Cette idée n’est pas inédite. Il existe de nombreuses boîtes de productions féministes. Bien souvent, des grands noms du cinéma sont à l’initiative, comme Echo Films de Jennifer Aniston, Flower Films de Drew Barrymore ou la société de production à but non lucratif We Do It Together créée en 2016. En France, la réalisatrice Shirley Kohn et l’actrice Camille Cottin ont créé Malmö Productions. Dans une interview accordée pour la revue en ligne féminine Cheek, elles expliquent le but de ce projet : « à travers nos films mais aussi en accompagnant leur diffusion de débats, nous espérons créer des lieux d’échanges où nous pourrons déconstruire les stéréotypes, faire évoluer les représentations des femmes et des hommes et ainsi faire progresser l’égalité »

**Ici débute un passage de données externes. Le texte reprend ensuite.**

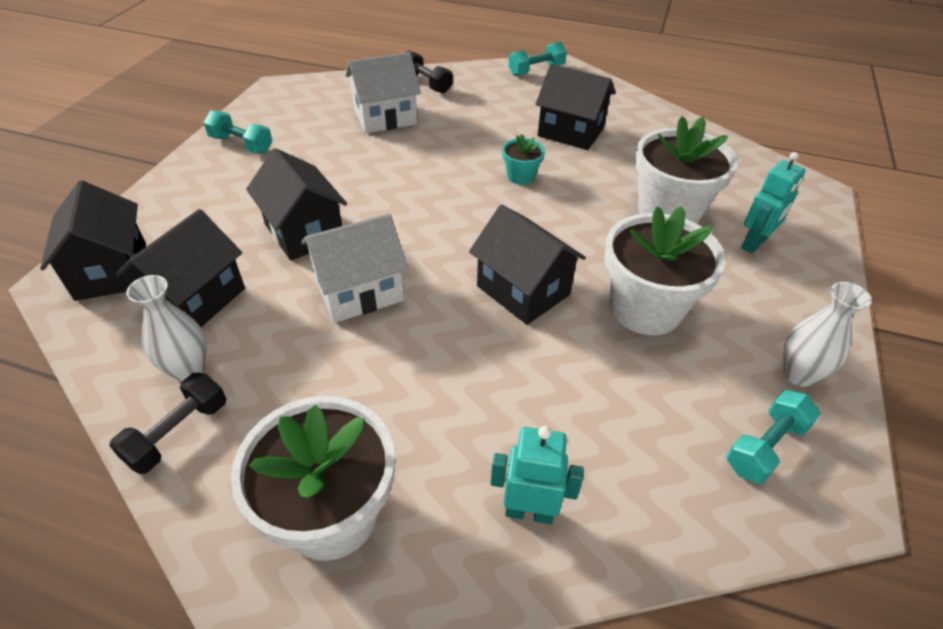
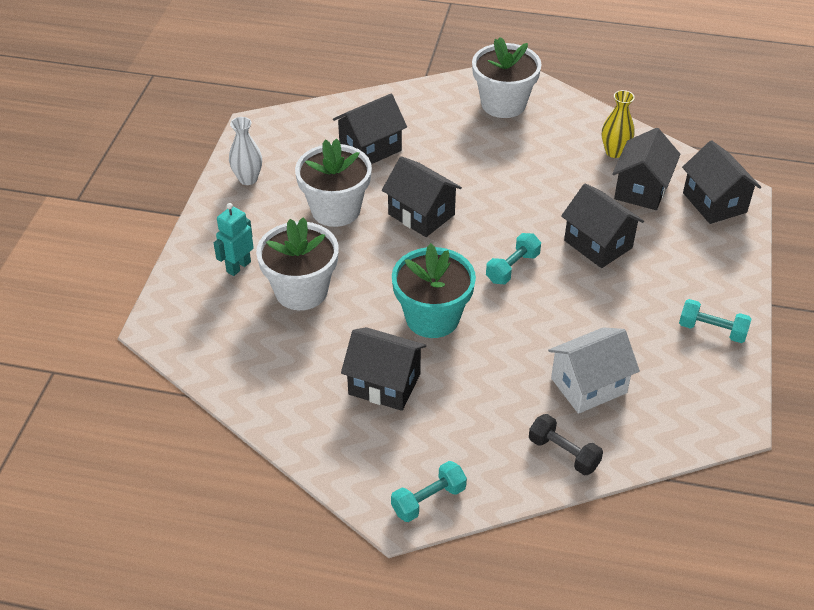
camera: 175 degrees right, 0 degrees up
black dumbbell [109,372,226,474] -> none
white vase [126,275,207,382] -> yellow vase [602,90,635,158]
white house [301,214,408,323] -> none
turquoise robot [491,426,584,524] -> none
turquoise flower pot [502,134,545,185] -> turquoise flower pot [392,243,476,338], size x2.08
turquoise dumbbell [726,390,821,484] -> turquoise dumbbell moved to [486,233,541,284]
none -> black house [333,94,407,164]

Le Collectif 50/50 sur les marches du Festival de Cannes en 2018. ©Keystone

En 2018, l’association féministe Le Deuxième Regard se convertit en association et se renomme le Collectif 50/50. Composée de plus de 1500 professionnelles du milieu, elle publie régulièrement des rapports chiffrés mais aussi des chartes pour la parité et la diversité dans l’audiovisuel et le cinéma. Elle a organisé sa première action lors de la 72ème édition du Festival de Cannes en faisant monter 82 femmes sur les mythiques marches du Palais des festivals, notamment la présidente du jury Cate Blanchett et la réalisatrice Agnès Varda. Un chiffre représentatif puisque c’est le nombre de femmes sélectionnées en compétition officielle à Cannes depuis ses débuts, contre 1 688 hommes. Ce message fort démontre le manque d’égalité dans le cinéma. Parmi elles, des professionnelles de tout genre: techniciennes, productrices, actrices et réalisatrices. C’est d’ailleurs grâce à ces dernières que Mélissa aperçoit une évolution positive dans le cinéma : « Pour que le secteur évolue, il faut bien commencer par un point. Si ça peut venir des réalisatrices, c’est génial »

Le regard féminin comme contre-pouvoir 

Dans ses inspirations, Mélissa compte Céline Sciamma. La réalisatrice et scénariste française primée à Cannes est d’ailleurs co-fondatrice du Collectif 50/50. Elle considère son cinéma comme important car ses films sont réalisés depuis le point de vue d’une femme. Elle compare ainsi le film Portrait de la jeune fille en feu à La vie d’Adèle d’Abdellatif Kechiche : « ces films relatent tous les deux une relation entre deux femmes, mais les scènes érotiques ne retranscrivent pas les fantasmes d’un homme. Sciamma réussit à montrer l’amour sans être dégradante pour les actrices parce que ce n’est pas sexualisant ».

Face à la domination masculine dans le cinéma, les réalisatrices tentent de renverser la tendance. Théorisé depuis peu, le regard féminin ou female gaze n’est cependant pas un concept nouveau. C’est l’opposé du male gaze, défini en 1976 par la réalisatrice et chercheuse anglaise Laura Mulvey comme l’imposition d’une vision masculine hétérosexuelle par les réalisateurs.

En 2020, la journaliste et critique de cinéma Iris Brey publie Le Regard féminin, une révolution à l’écran, le premier essai français sur le sujet. Elle dresse ainsi une liste d’exemples de films où l’on retrouve ce regard féminin. Considérée comme l’une des réalisatrices les plus engagées sur la question et interviewée par le site spécialisé en cinéma Le Bleu du Miroir, Sciamma explique ainsi que « si on me demande ce qu’est le female gaze, pour moi, c’est partager. Comment on partage l’expérience d’un sujet. Tandis que le male gaze, c’est cet espèce de plaisir que l’on prend à objectiver les femmes ».

Le cinéma féministe est en pleine expansion.  Les femmes du secteur audiovisuel sont sur tous les fronts. Elles luttent pour plus de parité et moins d’inégalités salariales; plus de représentation et moins de stéréotypes dégradants. Un combat long, mais qui renvoie une image positive grâce à la sororité qui se dégage des divers combats.